Dr. Mukherjee has just written an article for The New Yorker that tackles a particular piece of the puzzle. If you think about cancer cells living in a host, what factors about that environment encourage or discourage or prevent cancer's growth? If we knew the answers, we would be much further along in our efforts. For example, why does cancer sometimes recur years, even decades, after the initial diagnosis and treatment? What has happened or changed in the body to stimulate those long-dormant cells to awaken?
Here is the start and a link. This is a rather long article, but today is Friday, so make some weekend time to read this. It is well worth it.
Cancer’s Invasion Equation
We can detect tumors earlier than ever before. Can we predict whether they’re going to be dangerous?
By Siddhartha Mukherjee
Over the summer of 2011, the water in Lake Michigan turned crystal clear. Shafts of angled light lit the lake bed, like searchlights from a U.F.O.; later, old sunken ships came into view from above. Pleasure was soon replaced by panic: lakes are not supposed to look like swimming pools. When biologists investigated, they found that the turbid swirls of plankton that typically grow in the lake by the million had nearly vanished—consumed gradually, they could only guess, by some ravenous organism.

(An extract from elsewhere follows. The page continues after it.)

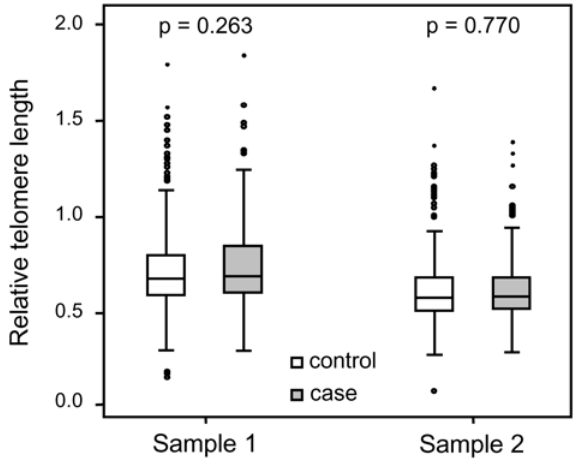
Figure 3. Blood RTL could not predict future tumor develop- ment. There was no difference between future tumor patients and controls regarding RTL measured $ 9 years before diagnosis (RTL sample 1) or measured 0–11 years before diagnosis (RTL sample 2).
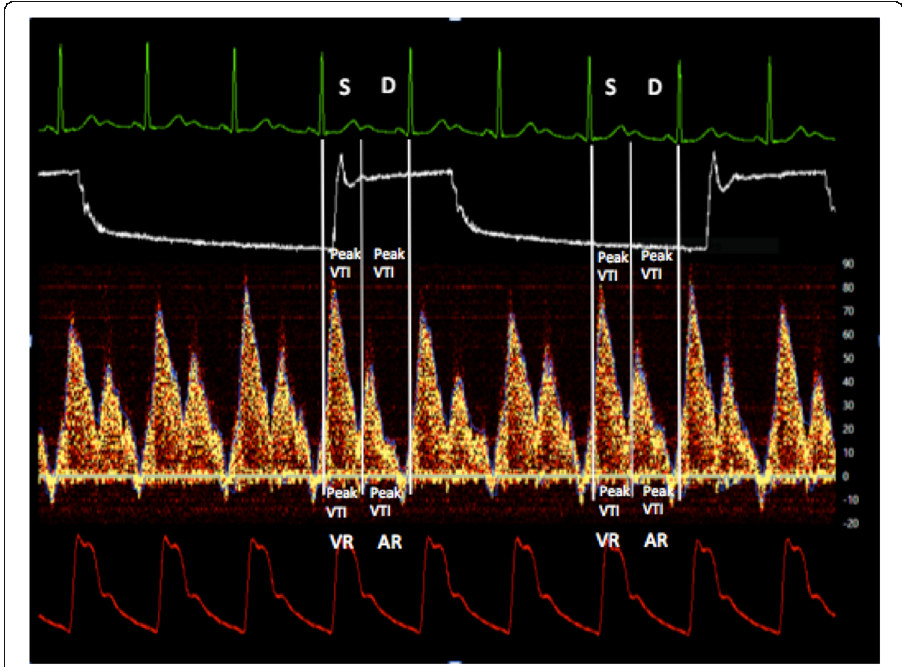
Fig. 1 Screenshot from Doppler analyzer with ECG, airway pressures, flow in SVC, and blood pressure tracings. Shown are, from upper side to lower side, ECG, airway pressure, Doppler flow signal from the SVC, and arterial blood pressure. S systolic forward flow, D diastolic forward flow, VR systolic reversal flow,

The likely culprits were mollusks: the zebra mussel and its cousin the quagga mussel. The two species—Dreissena polymorpha and Dreissena bugensis—are thought to have originated in the estuarine basins of Ukraine, notably that of the Dnieper River. In the late nineteen-eighties, cargo ships, travelling from the Caspian Sea and the Black Sea, had dumped their ballast water into the Great Lakes, contaminating them with foreign organisms.
At first, the mollusks seemed like relatively innocuous guests. Then things took a turn. By the mid-nineties, they were hanging from ship keels, turbines, and propellers in bulbous, tumorlike masses, encrusting docks and piers, clogging water pipes and sanitation systems, and washing ashore in such numbers that, on some beaches, you could walk on a solid bar of shells. Eventually, the water clarity began to increase, the effect at first picturesque and then eerie.
By 2012, the Dreissena population in parts of southern Lake Michigan had reached a density of ten thousand per square metre. By one estimate, there were nine hundred and fifty trillion mussels in the lake, its bottom a crackling carpet of calcium. By 2015, the density was fifteen thousand per square metre—more mussels, by weight, than all the fish in the lakes. Billions of dollars in damage had accumulated.
Ships and boats had to be decontaminated, and water-cleaning equipment dismantled and stripped. Dire warning signs were placed throughout the lake system, yet the invaders—the quaggas, ultimately, in the greatest numbers—continued to spread.